____ PASSAGE TO READ

# skidloader problem



## Rob Abner (Dec 9, 2002)

We just got the new mount back for our Bobcat last night and after mounting it up everything looks great but fired the machine up and blade moves so fast it is almost uncontrollable, and extremely jerky. This setup is a meyer 7.5 with prowings off of a buddy's truck that got totaled this summer I got the blade and a frame cheap. (in great shape)


----------



## JD PLOWER (May 18, 2001)

I had this problem with my bobcat and blizzard plow. It turned out the hydro connections had beeen reversed and the plow ran so fast as to be unsafe. Try reversing the connections for a start. I'm sure others (more experienced) will have ideas also. Good luck.


----------



## Highpoint (Oct 19, 2000)

*CHEAP FIX*

You must decrease the flow. It is very simple and inexpemsive. You'll think i'm nuts but it has worked well for us for 4 years. We use a bobcat and a Meyer plow also. I will assume that you are using the stock cylinders on the plow and I will assume that you had to reduce the lines down from the stock bobcat hoses. All you gotta due is take a very small steel washer or equivilent. Weld up the center hole and grind smooth. Drill a TINY and I mean TINY hole (double aught bit works well) in the center of the washer. Dis-assemble the reducer coupling and drop the washer in the female side. Re-assemble. Will work great! You can drill the hole larger if you want to increase the speed. good Luck!


----------



## Randy Scott (Nov 6, 2000)

Same here with my John Deere and a new blade a local company made. Slammed back and forth so fast it would've cut you in two. We just purchased two valves that went inline and they were adjustable. They were $20 a piece. 
Highpoints idea sounds like it worked well also, and is cheaper. Like he said, that hole has to be tiny.

________
____ LISTED ENTRIES

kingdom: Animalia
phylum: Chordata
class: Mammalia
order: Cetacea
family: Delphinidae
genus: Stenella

________

§ THE PROBLEM:
Can you copy, word for word, the part of the skidloader thread that opens with the words containing "Same here with" and closes with "to be tiny."? The data is separate from the skidloader thread.

§ CORRECT RESPONSE:
Same here with my John Deere and a new blade a local company made. Slammed back and forth so fast it would've cut you in two. We just purchased two valves that went inline and they were adjustable. They were $20 a piece. 
Highpoints idea sounds like it worked well also, and is cheaper. Like he said, that hole has to be tiny.